(EXTRACTED DATA)
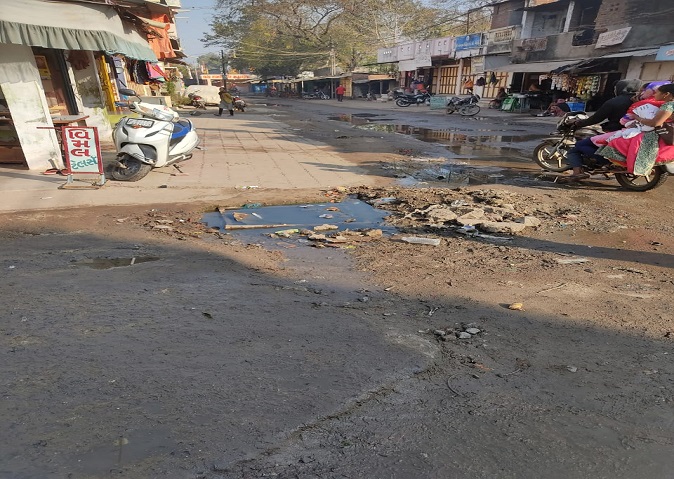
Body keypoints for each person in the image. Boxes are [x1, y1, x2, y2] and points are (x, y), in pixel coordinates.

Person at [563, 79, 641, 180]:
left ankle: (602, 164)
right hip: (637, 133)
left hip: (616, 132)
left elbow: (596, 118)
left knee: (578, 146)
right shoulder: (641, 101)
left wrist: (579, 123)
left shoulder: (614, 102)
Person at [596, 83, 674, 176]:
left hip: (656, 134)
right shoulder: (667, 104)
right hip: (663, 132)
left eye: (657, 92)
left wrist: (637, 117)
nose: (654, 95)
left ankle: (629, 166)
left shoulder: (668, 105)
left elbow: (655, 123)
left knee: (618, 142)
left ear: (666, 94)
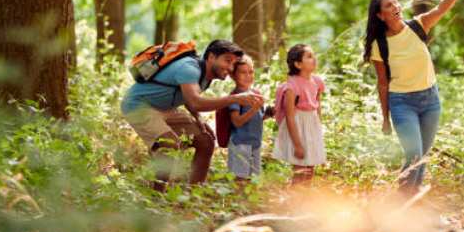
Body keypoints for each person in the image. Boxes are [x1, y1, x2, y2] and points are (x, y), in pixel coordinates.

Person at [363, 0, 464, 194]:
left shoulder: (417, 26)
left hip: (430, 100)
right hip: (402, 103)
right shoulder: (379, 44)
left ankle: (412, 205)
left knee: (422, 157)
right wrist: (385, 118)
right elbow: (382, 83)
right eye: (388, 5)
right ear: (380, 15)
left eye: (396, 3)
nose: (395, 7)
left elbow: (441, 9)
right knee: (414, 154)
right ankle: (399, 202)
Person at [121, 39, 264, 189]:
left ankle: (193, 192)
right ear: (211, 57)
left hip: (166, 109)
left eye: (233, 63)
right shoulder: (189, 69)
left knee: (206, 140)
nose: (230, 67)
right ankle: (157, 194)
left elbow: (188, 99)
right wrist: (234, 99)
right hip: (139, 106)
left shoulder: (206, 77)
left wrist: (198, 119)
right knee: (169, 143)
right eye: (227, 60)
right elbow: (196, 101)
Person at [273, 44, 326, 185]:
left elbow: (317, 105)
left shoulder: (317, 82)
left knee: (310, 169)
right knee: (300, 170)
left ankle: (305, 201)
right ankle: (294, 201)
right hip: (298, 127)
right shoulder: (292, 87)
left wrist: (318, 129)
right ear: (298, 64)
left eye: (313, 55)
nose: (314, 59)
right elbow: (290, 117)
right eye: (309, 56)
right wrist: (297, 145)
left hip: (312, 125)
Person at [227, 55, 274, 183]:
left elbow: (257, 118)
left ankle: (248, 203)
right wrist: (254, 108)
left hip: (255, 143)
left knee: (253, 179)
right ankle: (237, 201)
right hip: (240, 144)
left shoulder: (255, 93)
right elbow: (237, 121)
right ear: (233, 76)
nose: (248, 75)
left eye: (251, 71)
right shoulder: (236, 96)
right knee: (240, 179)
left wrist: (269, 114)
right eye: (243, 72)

* * *

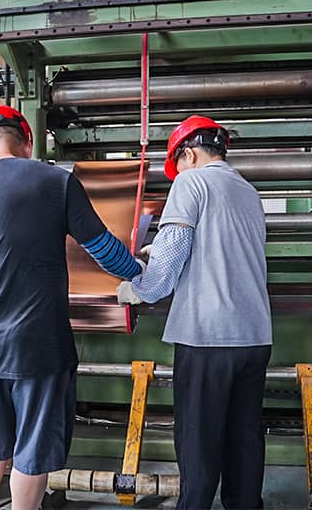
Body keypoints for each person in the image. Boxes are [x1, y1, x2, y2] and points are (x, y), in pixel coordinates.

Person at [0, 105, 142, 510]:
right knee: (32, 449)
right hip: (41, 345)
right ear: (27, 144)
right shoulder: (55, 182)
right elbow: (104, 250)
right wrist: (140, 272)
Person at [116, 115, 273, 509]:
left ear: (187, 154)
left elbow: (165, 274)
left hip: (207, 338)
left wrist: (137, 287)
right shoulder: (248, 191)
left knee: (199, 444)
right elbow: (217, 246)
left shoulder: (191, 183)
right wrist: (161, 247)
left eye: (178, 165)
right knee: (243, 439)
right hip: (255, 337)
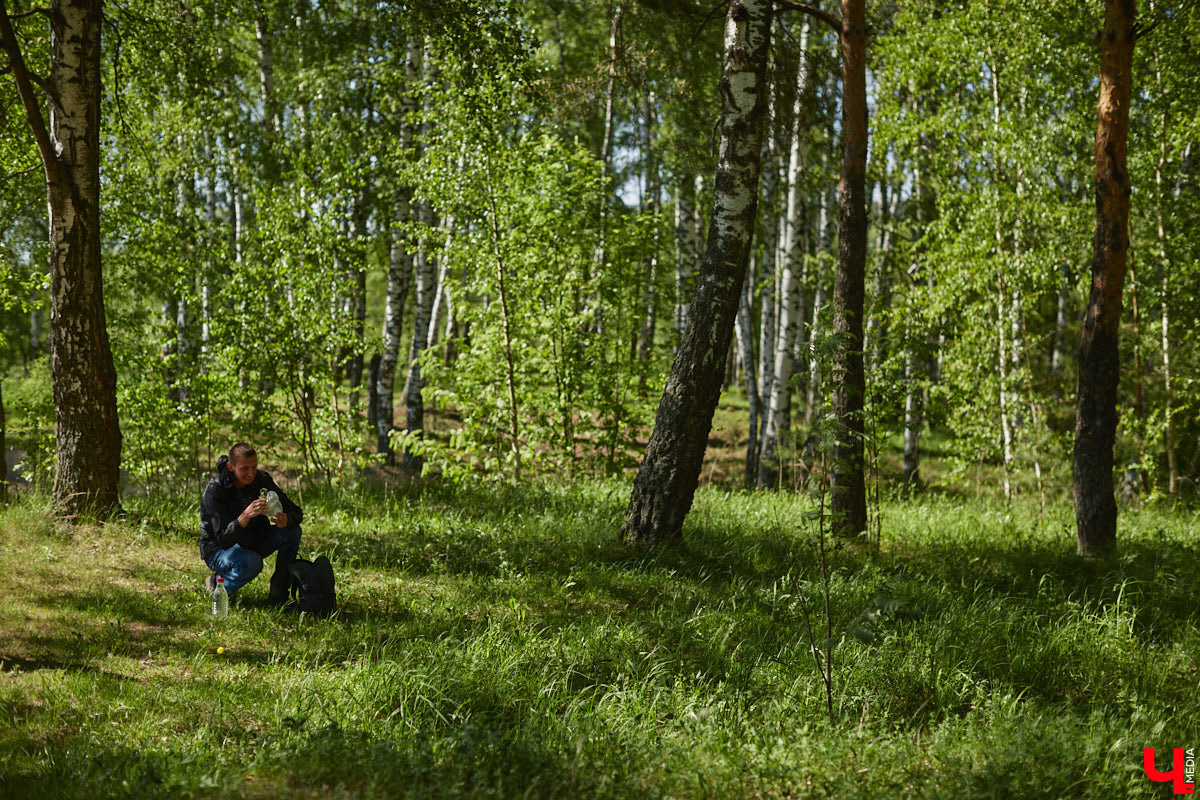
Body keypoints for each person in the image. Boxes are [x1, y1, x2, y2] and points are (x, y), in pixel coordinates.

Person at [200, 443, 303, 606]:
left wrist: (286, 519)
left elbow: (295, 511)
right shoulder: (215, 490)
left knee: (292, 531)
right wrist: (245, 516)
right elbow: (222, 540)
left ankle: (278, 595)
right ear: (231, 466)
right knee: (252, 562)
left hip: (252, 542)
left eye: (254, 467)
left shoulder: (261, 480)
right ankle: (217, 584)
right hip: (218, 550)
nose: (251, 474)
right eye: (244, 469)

==

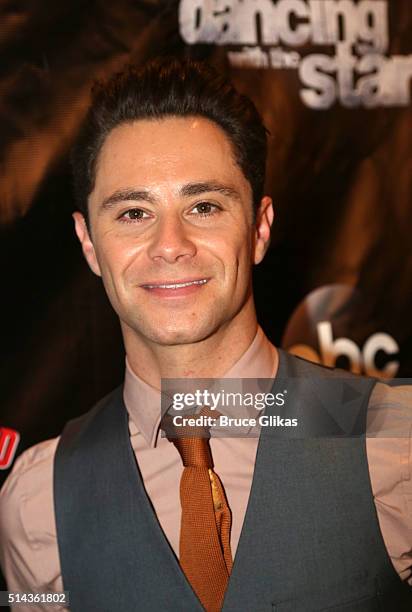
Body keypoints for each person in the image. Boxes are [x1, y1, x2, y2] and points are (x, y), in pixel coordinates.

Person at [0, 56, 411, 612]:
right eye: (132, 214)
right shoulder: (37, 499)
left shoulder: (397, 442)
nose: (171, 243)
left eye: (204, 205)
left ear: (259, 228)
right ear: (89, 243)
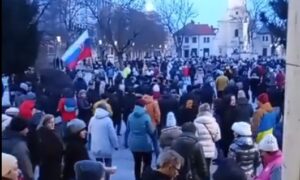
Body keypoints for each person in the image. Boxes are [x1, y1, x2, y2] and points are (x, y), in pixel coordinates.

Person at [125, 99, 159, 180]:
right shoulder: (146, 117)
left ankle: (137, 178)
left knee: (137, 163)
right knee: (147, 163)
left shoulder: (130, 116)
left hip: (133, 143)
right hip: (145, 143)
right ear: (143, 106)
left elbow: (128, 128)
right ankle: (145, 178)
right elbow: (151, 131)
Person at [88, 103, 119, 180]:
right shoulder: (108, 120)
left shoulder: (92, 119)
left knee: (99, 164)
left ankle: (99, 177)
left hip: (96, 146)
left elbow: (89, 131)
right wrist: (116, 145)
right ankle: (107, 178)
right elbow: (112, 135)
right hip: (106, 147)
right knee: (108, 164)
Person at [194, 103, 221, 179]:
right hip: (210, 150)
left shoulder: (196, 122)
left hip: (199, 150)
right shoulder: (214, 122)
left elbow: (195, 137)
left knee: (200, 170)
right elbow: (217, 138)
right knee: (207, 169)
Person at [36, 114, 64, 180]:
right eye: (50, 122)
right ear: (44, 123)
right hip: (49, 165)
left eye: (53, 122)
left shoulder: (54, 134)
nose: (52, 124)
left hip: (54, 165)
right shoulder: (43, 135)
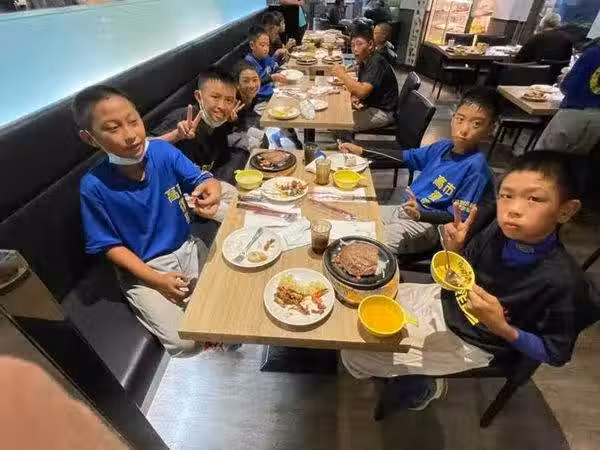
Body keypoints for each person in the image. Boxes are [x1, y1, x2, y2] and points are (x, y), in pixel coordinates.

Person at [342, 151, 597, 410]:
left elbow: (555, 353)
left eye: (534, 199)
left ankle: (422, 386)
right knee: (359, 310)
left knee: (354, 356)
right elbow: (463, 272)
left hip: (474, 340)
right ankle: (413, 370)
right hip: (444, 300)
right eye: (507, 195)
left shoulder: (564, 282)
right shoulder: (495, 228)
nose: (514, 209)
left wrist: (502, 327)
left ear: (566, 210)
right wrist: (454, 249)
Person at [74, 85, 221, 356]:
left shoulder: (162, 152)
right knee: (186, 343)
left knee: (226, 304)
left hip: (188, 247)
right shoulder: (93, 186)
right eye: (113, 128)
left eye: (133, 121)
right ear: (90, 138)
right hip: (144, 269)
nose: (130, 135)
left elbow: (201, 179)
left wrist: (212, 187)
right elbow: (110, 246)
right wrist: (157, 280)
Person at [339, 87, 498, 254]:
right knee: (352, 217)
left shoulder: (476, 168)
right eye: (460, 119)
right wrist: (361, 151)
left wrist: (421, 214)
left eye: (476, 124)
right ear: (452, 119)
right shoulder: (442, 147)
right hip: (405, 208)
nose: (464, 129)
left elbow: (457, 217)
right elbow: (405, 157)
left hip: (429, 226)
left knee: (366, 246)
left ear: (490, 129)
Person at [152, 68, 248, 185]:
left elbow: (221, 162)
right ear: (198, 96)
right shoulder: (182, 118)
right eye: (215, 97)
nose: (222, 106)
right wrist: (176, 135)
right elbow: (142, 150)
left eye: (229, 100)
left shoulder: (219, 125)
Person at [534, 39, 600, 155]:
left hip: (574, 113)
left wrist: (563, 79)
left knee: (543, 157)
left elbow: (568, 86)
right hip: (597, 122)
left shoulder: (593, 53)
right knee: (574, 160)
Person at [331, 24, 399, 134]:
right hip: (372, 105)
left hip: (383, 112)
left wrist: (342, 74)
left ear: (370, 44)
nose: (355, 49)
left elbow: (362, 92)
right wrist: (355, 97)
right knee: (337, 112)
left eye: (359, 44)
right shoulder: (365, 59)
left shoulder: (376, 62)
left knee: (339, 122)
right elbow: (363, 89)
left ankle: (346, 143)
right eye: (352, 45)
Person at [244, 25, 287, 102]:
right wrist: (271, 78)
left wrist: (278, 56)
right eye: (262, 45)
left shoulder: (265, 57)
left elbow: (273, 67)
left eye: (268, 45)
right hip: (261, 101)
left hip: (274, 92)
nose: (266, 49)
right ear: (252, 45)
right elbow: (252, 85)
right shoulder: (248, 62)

(WORK INSTRUCTIONS)
Each line in the entries above, starting at the line with "left hip: (252, 542)" and ending at the line with "right eye: (244, 469)", is to be printed exactly, and only those lines.

(THE COMPLETED TASK)
left hip: (252, 542)
left eye: (254, 467)
left shoulder: (261, 480)
right ankle: (217, 584)
right hip: (218, 550)
nose: (251, 474)
right eye: (244, 469)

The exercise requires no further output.